Passage provided:
********************
Kim Philby, Matthew Crawford and Other Sundries

I don’t usually do posts that consist of a series of quick thoughts and short points. It seems time. Things have been accumulating in the mental queue and I need to get them out while they’re still useful. I call them “sundries,” from the root “sunder”: distinct, separate. There was the old phrase “torn asunder” which I’ve always rather liked, as long as it was applied to the right person or thing. When I was a child “sundries” were the little items one got at the “drug” store. The word is little used at present. So much the worse for the present.

My last post about writer/philosopher Matthew Crawford drew some interest, but Nick Land expressed healthy skepticism on Twitter:

@Nick_B_Steves I’m normally a huge @neovictorian23 fan, but this looks like a stretch.

— Outsideness(@Outsideness) February 22, 2016

I deeply appreciate the first part, and I think I understand the second. I called Crawford “Philosopher for the Dark Enlightenment” and I meant “A Philosopher…” One letter can make all the difference. Crawford has some insights that can add value to the conversation. He probably doesn’t consider himself “Darkly Enlightened” but his placement of our entire lives, and our most basic perceptions, within our relation to other humans is a bracing antidote to the Cogito ergo sum of Descartes and the Sum ergo cogito of Ayn Rand. He’s certainly no “collectivist” but his critique of the libertarian fiction of the Sovereign Consumer making rational choices while swimming in a sea of corporate persuasion is devastating. Neoreaction needs to pursue this line more thoroughly.

Kult__philpby1

Kim Philby, Commie Rat Bastard but helluva spy.

 

I’ve been reading an old book about (perhaps) the biggest spy scandal of the 20th century: THE PHILBY CONSPIRACY: Three (and more) of Britain’s Best and Brightest, graduates of the Finest Schools and so on, whose treason devastated British (and for that matter, CIA) intelligence efforts in the 1940s and 50s (La Wik’s summary is decent). Beyond the particulars of the weakness of the British intelligence community, the lesson here is just how foolish it is for an organization, or a society, to rely on credentials as proof of loyalty. Jonathan Pollard was, of course, hired by US Naval Intelligence despite his massive drug use, loyalty to Israel and propensity to lie about almost everything. But all of those problems have been fixed now…

Oh, yeah, Snowden.
********************
Supplied material:
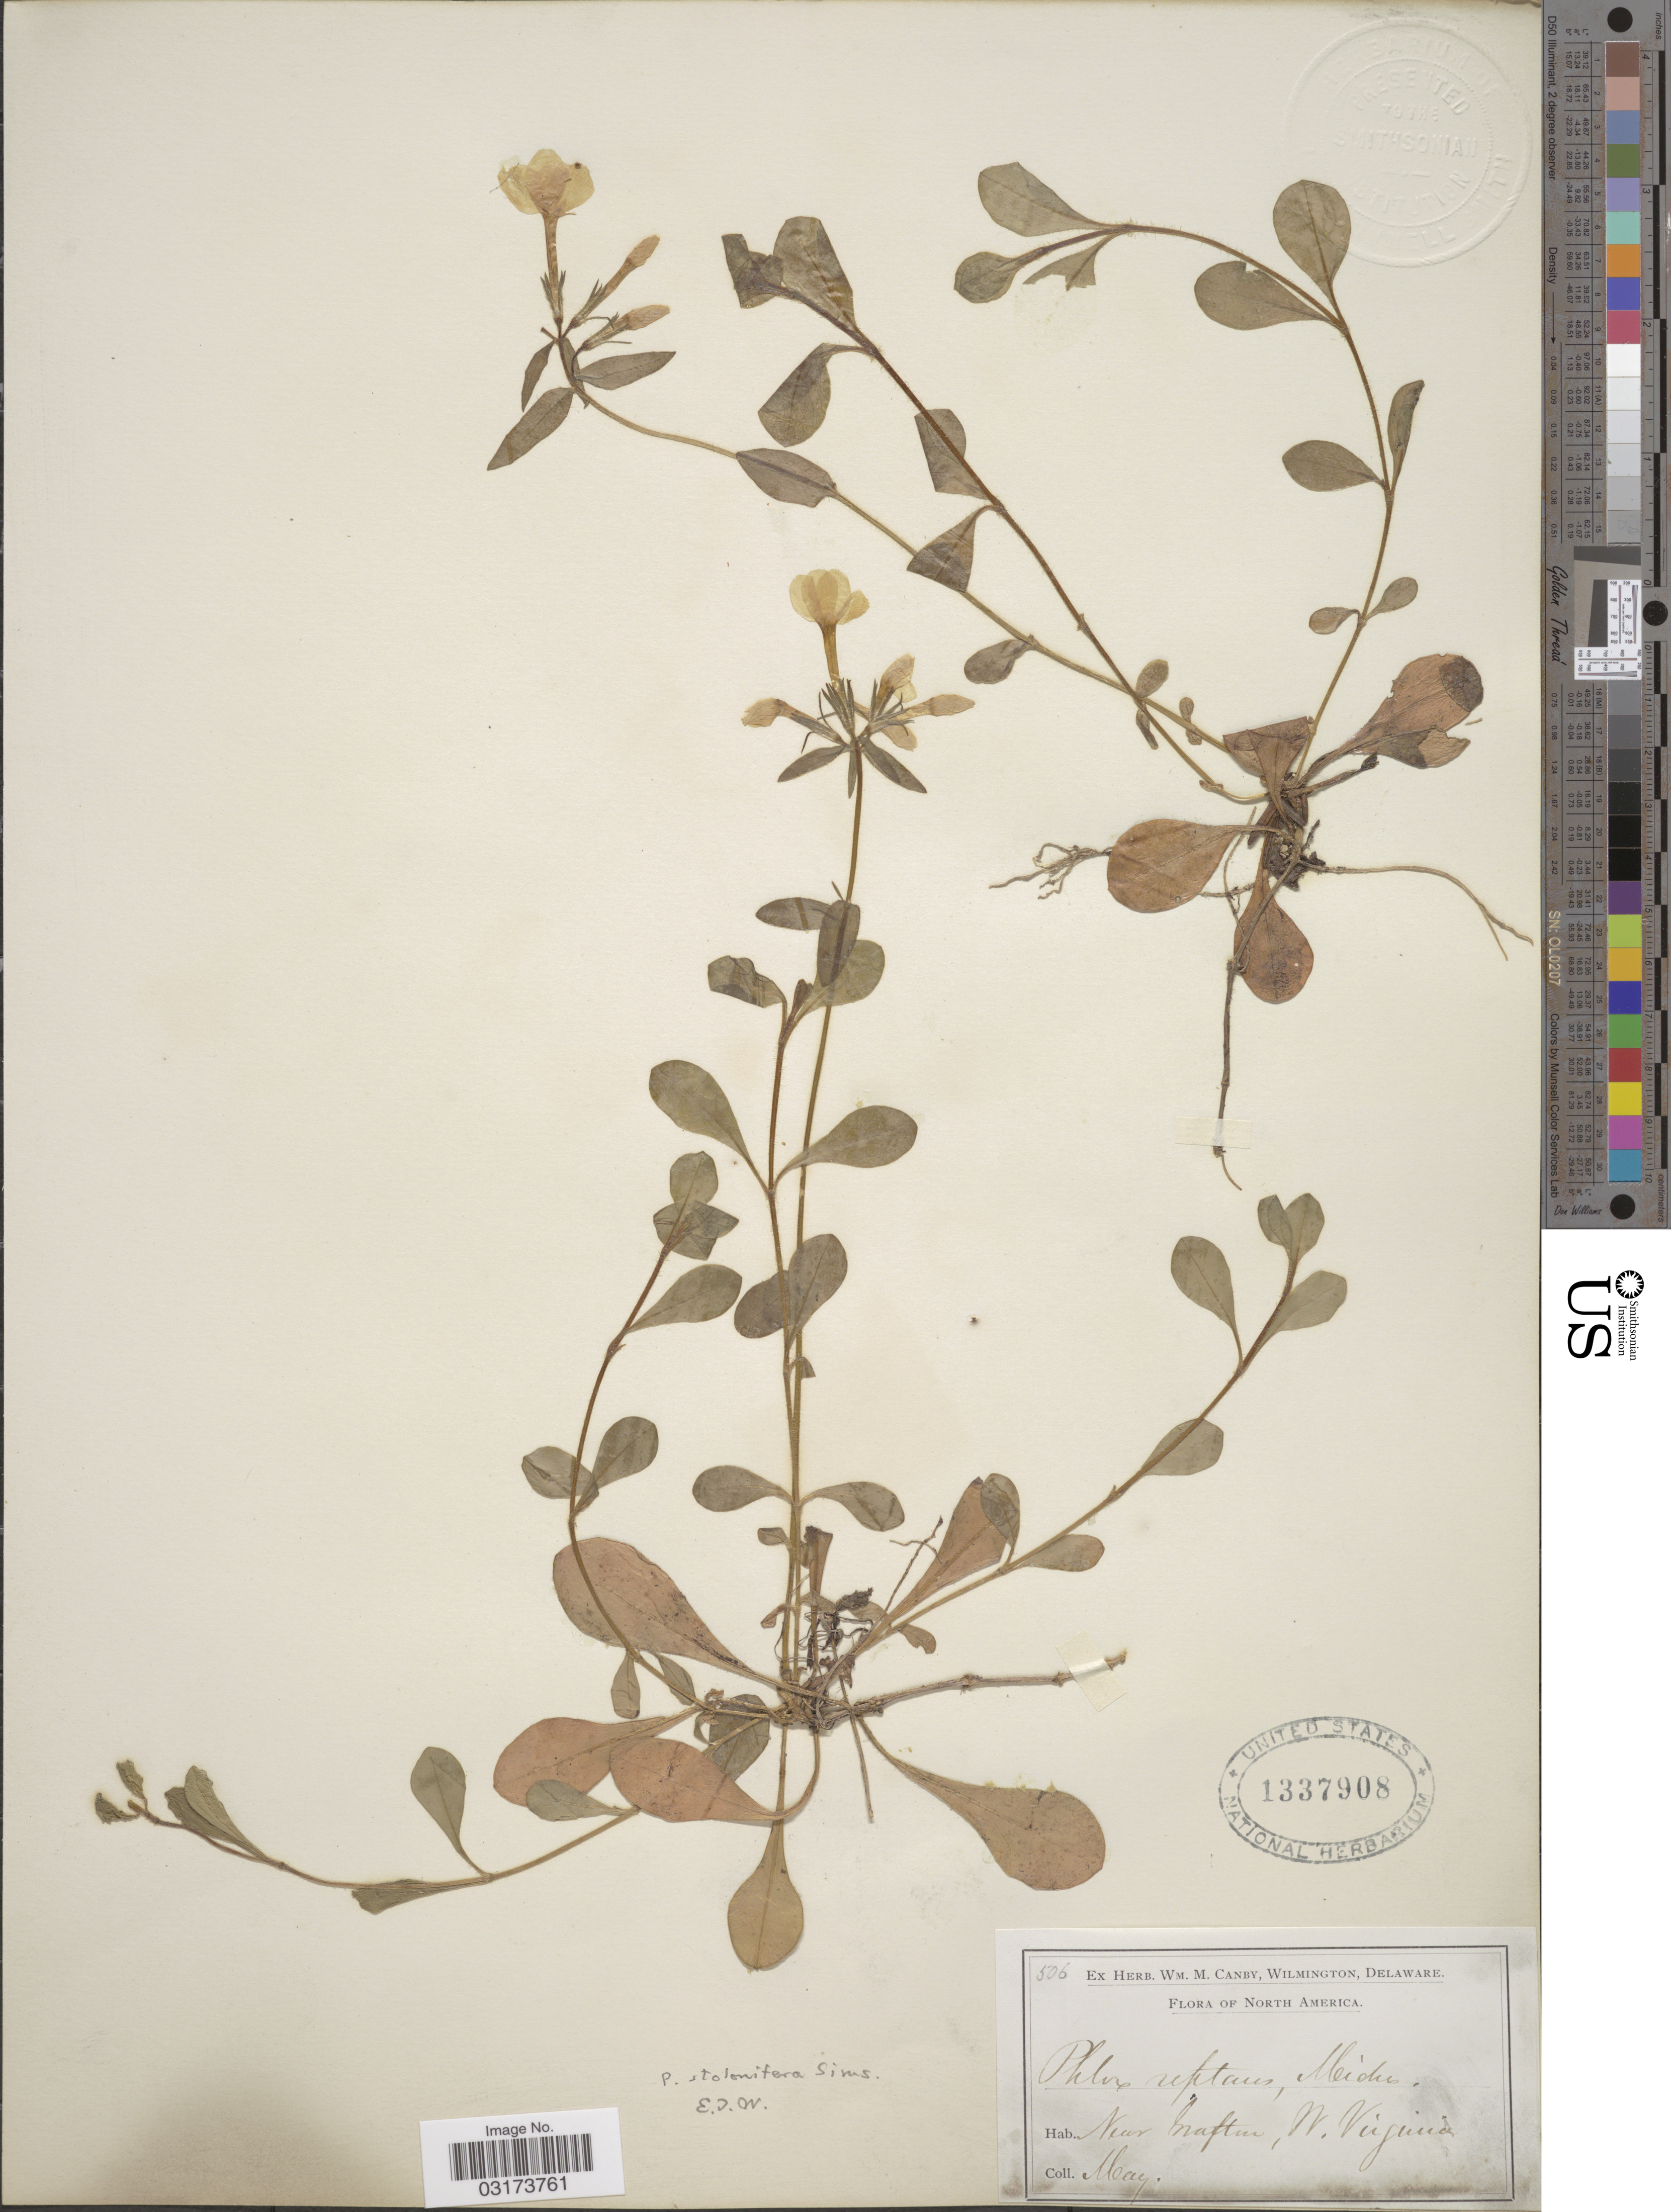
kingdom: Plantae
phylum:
********************
The exercise:
In the post on Kim Philby and Matthew Crawford, what does the author say he called Crawford?

Right answer:
"Philosopher for the Dark Enlightenment," which he says he meant as "A Philosopher…"